Equation 1 computes $\mathbf{v}_{\Mold{}}$ by subtracting the mean activation over $\mathcal{T}_{\Gold{}}\cup \mathcal{T}_{\Path{}}$ from the mean over $\mathcal{T}_{\Mold{}}$ ⁠, and analogously for $\mathbf{v}_{\Gold{}}$ ⁠. Each vector’s positive class therefore appears in the other vector’s subtrahend, and a reasonable concern is that this causes the antiparallelism we observe (note that without $\mathcal{T}_{\Path{}}$ in the subtrahend, the two vectors would be antiparallel exactly).

To rule this out, we recompute both vectors at every layer $\ell$ using $\mathcal{T}_{\Path{}}$ as a single shared reference, so that neither vector’s subtrahend contains the other’s positive class: Figure 21 shows $\cos\!\big(\tilde{\mathbf{v}}_{\Mold{}}^{(\ell)},\, \tilde{\mathbf{v}}_{\Gold{}}^{(\ell)}\big)$ at every layer, for the maze-trained Qwen3-4B-Instruct Dr. GRPO checkpoint and for its maze-naive counterpart.

Before training, the three tile-class means have high cosine similarities (are nearly co-linear in activation space), so any two pairwise differences against $\mathcal{T}_{\Path{}}$ point in similar directions. After maze training, the same per-layer cosine drops monotonically through the deeper half of the network, crosses zero around layer 24⁠, and reaches −0.60 at the final layer (a $\Delta$ of −1.39 relative to baseline). Antiparallelism between Mold and Gold therefore emerges during training even when $\mathcal{T}_{\Path{}}$ is held fixed as the common reference; it is not a property of the mean-difference construction.

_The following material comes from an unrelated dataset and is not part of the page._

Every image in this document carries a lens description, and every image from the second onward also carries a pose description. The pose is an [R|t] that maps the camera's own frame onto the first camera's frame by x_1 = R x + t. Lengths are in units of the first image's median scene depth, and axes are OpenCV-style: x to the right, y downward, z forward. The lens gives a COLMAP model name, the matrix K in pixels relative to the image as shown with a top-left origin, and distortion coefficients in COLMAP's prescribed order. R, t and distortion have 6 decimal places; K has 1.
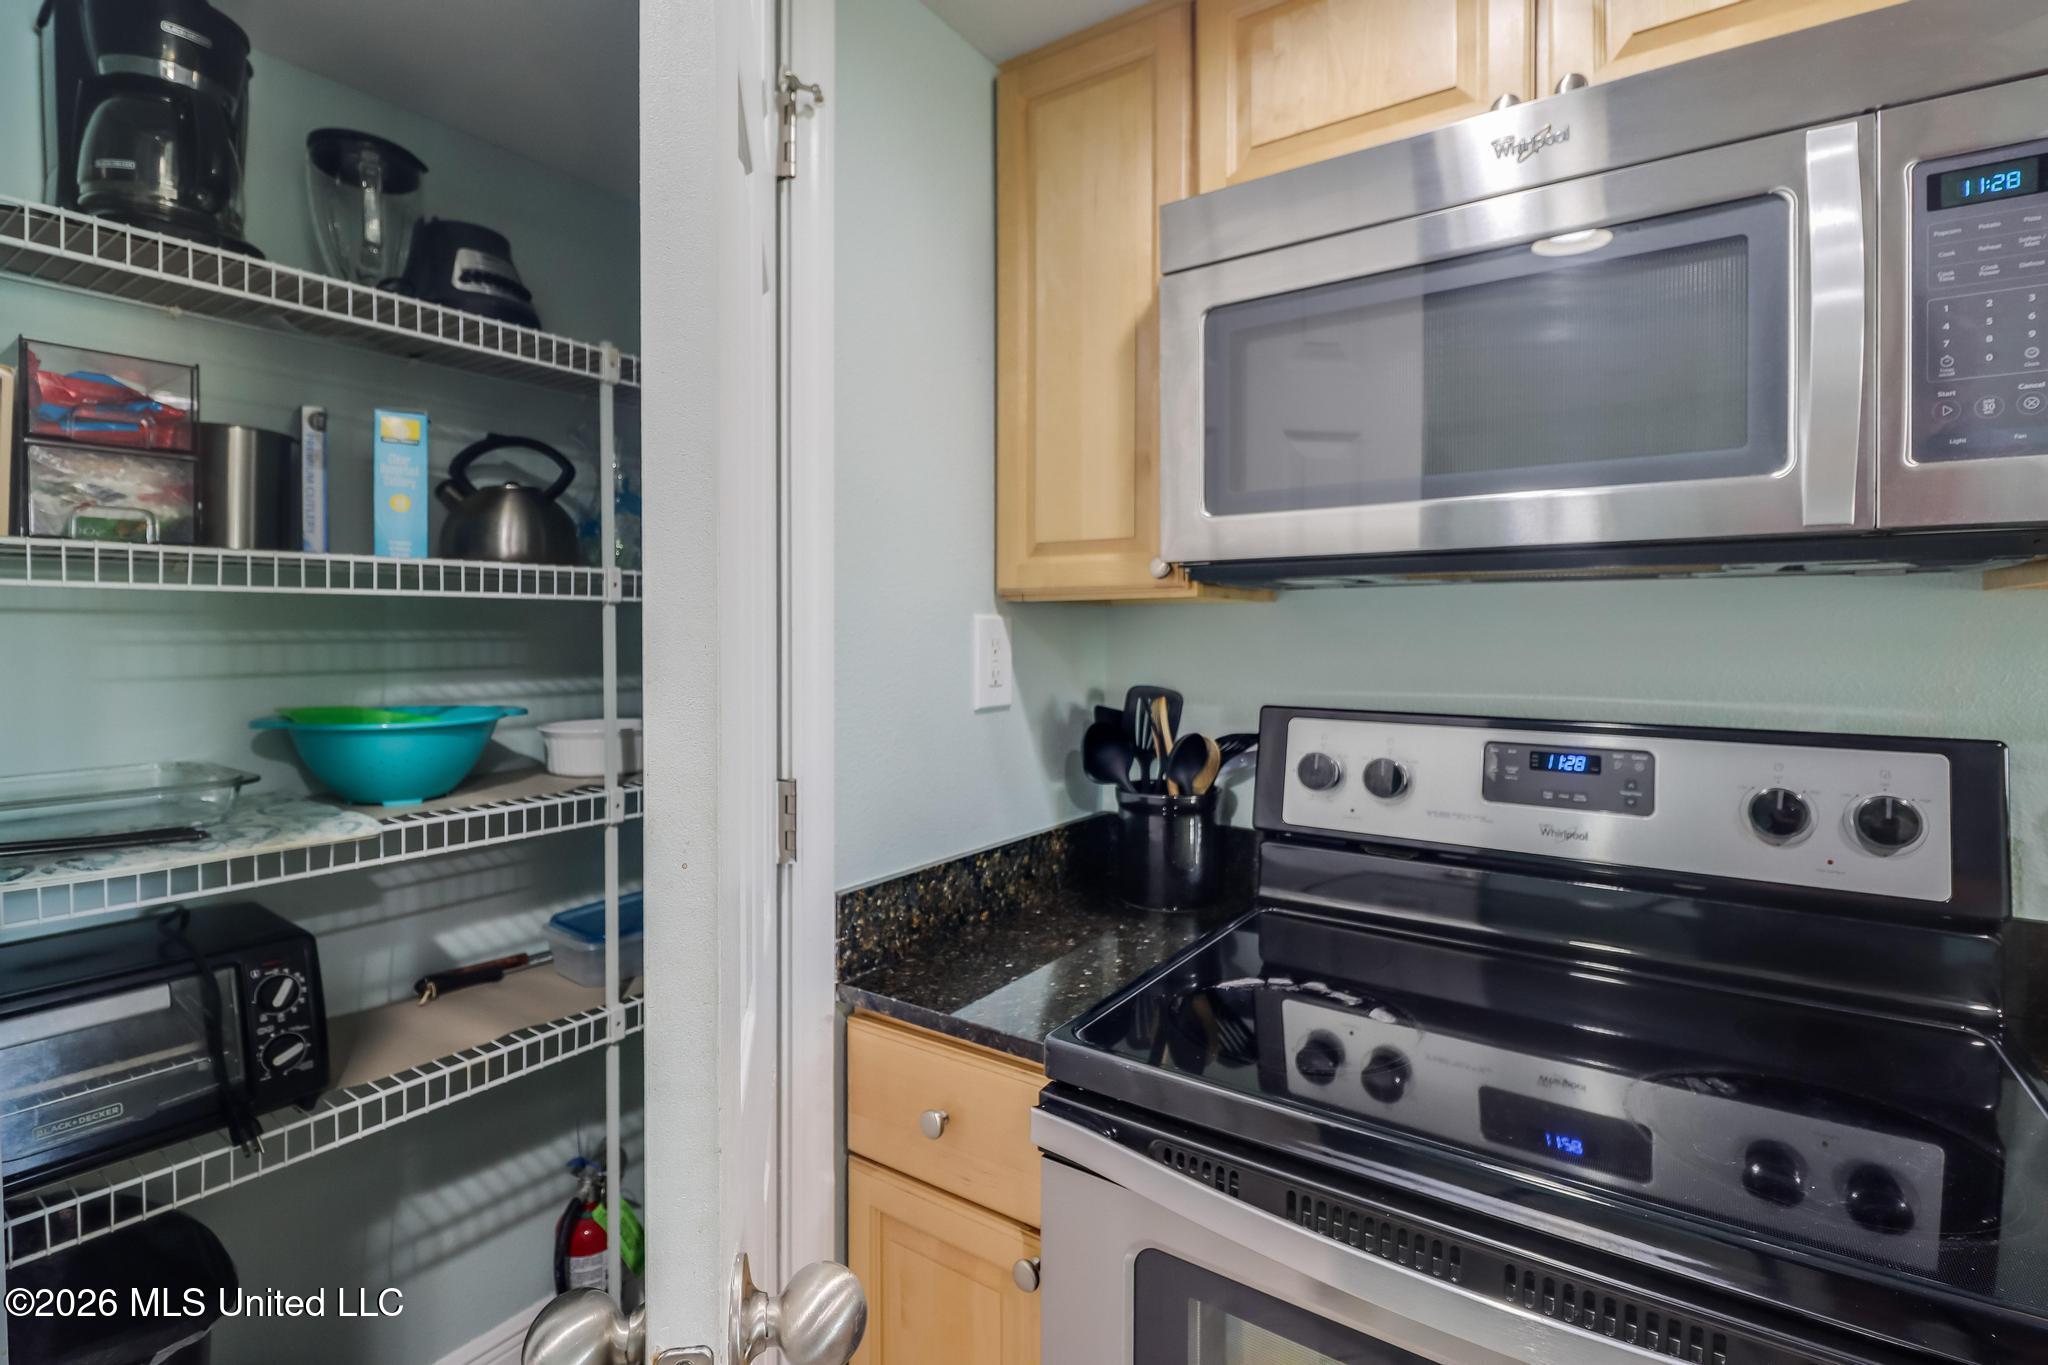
lens RADIAL K [[972.4, 0, 997.9], [0, 972.4, 651.6], [0, 0, 1]] dist [-0.003259, -0.004884]
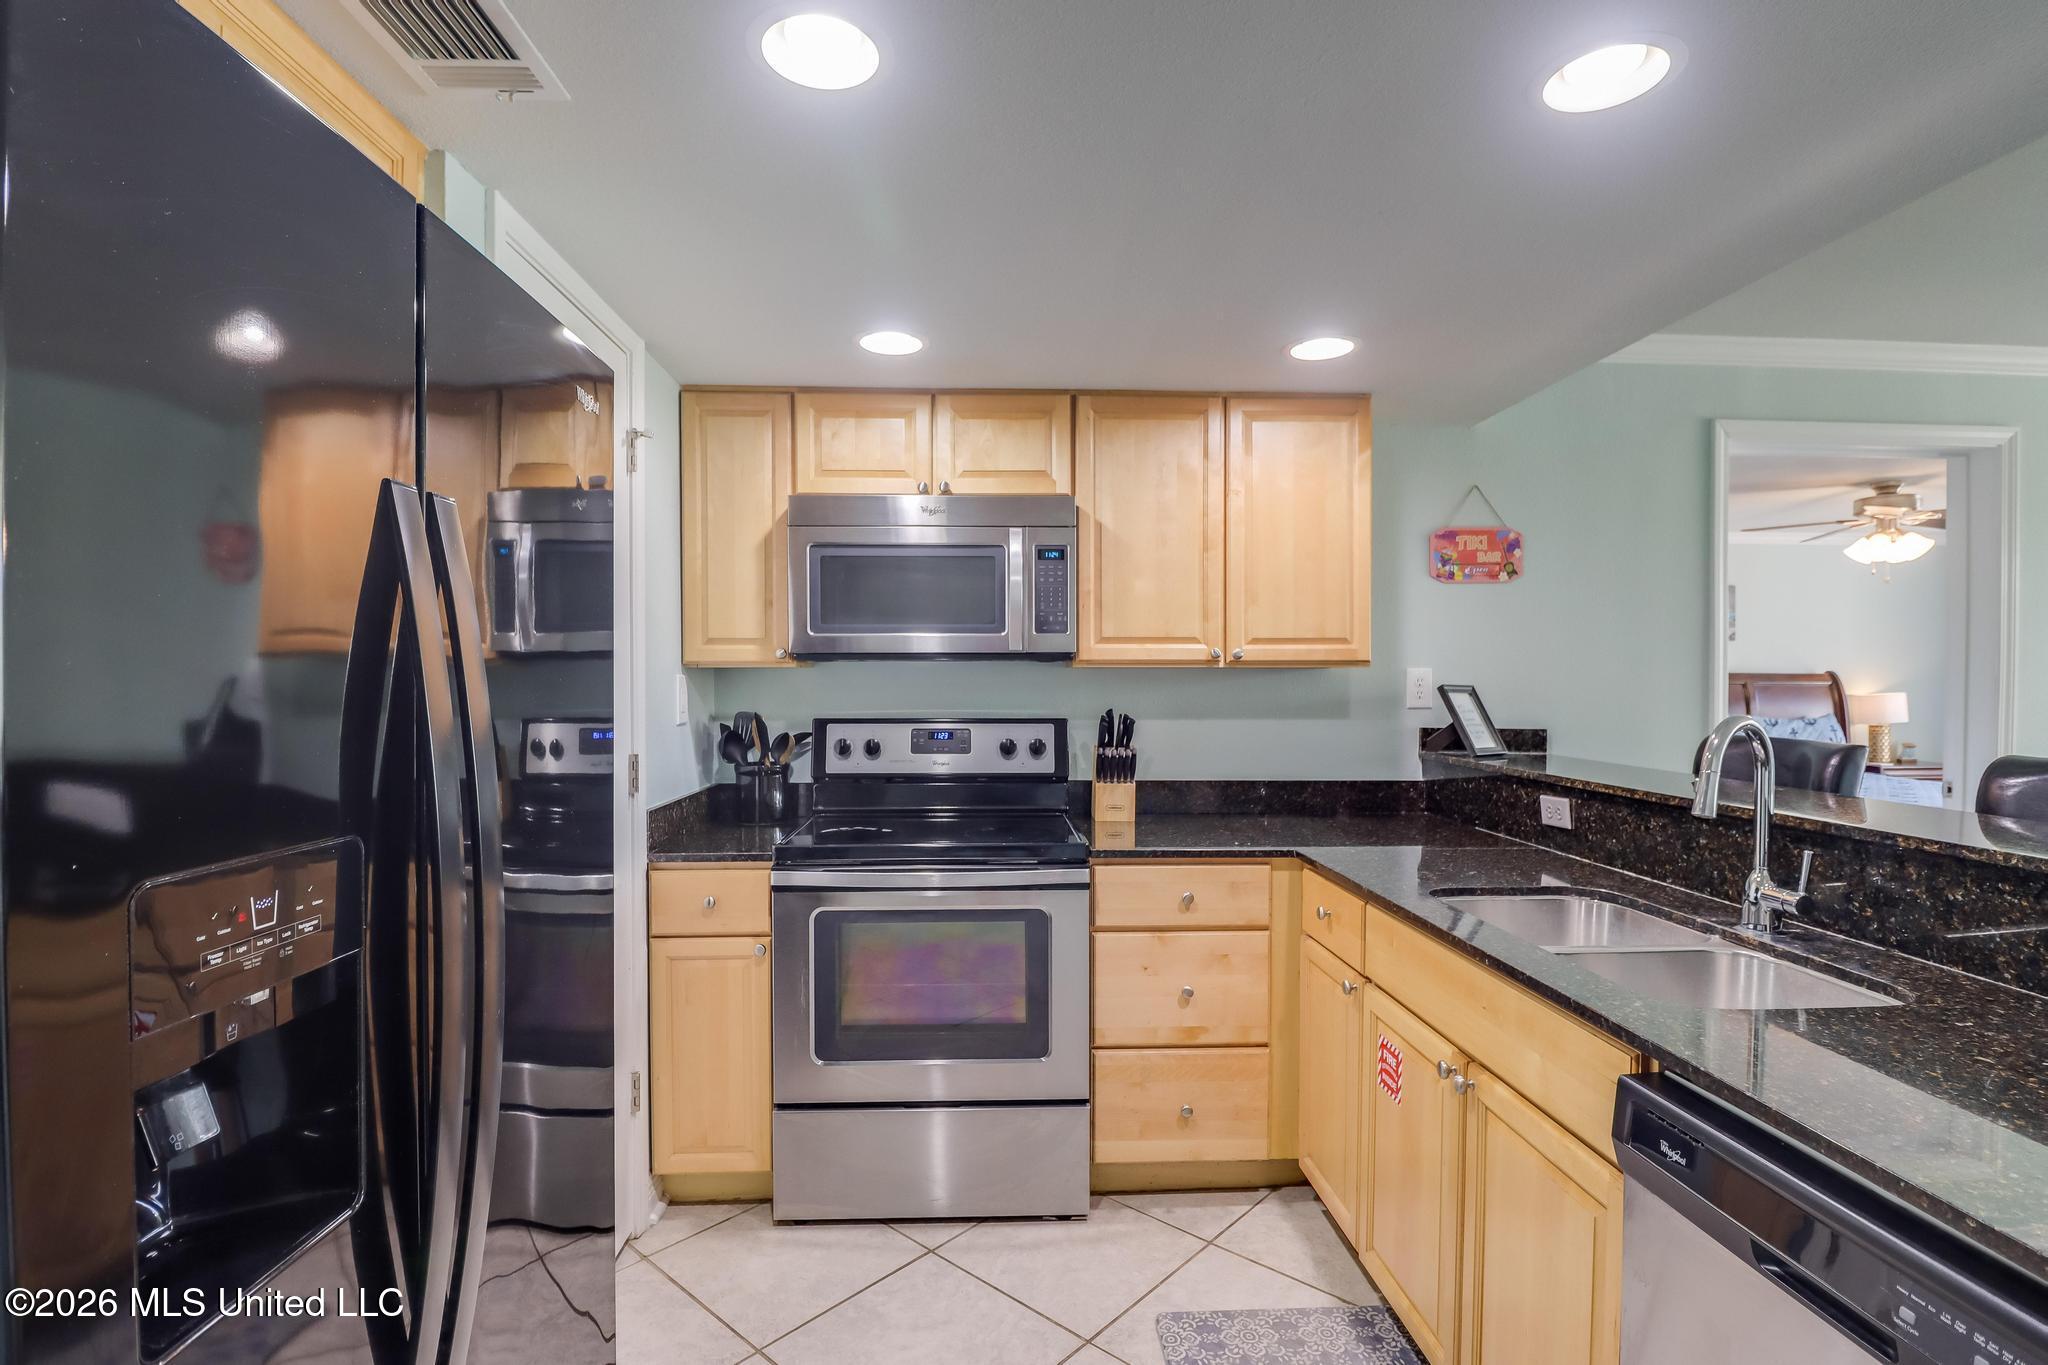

Figure 21. Per-layer cosine similarity between $\tilde{\mathbf{v}}_{\Mold{}}^{(\ell)}$ and $\tilde{\mathbf{v}}_{\Gold{}}^{(\ell)}$ (Equation 3), computed on Qwen3-4B-Instruct-2507. *Left:* maze-naive baseline; the cosine stays positive at every layer. *Center:* after Dr. GRPO maze training; the cosine drops monotonically through the deeper layers and reaches −0.60 at the final layer. *Right:* difference (trained $-$ baseline). Vertical dashed rules mark the auto-selected Mold extraction layer $\ell^{*}=20$ from the standard pipeline (Equation 1). Anti-alignment between Mold and Gold therefore arises from training, not from including each in the other’s subtrahend.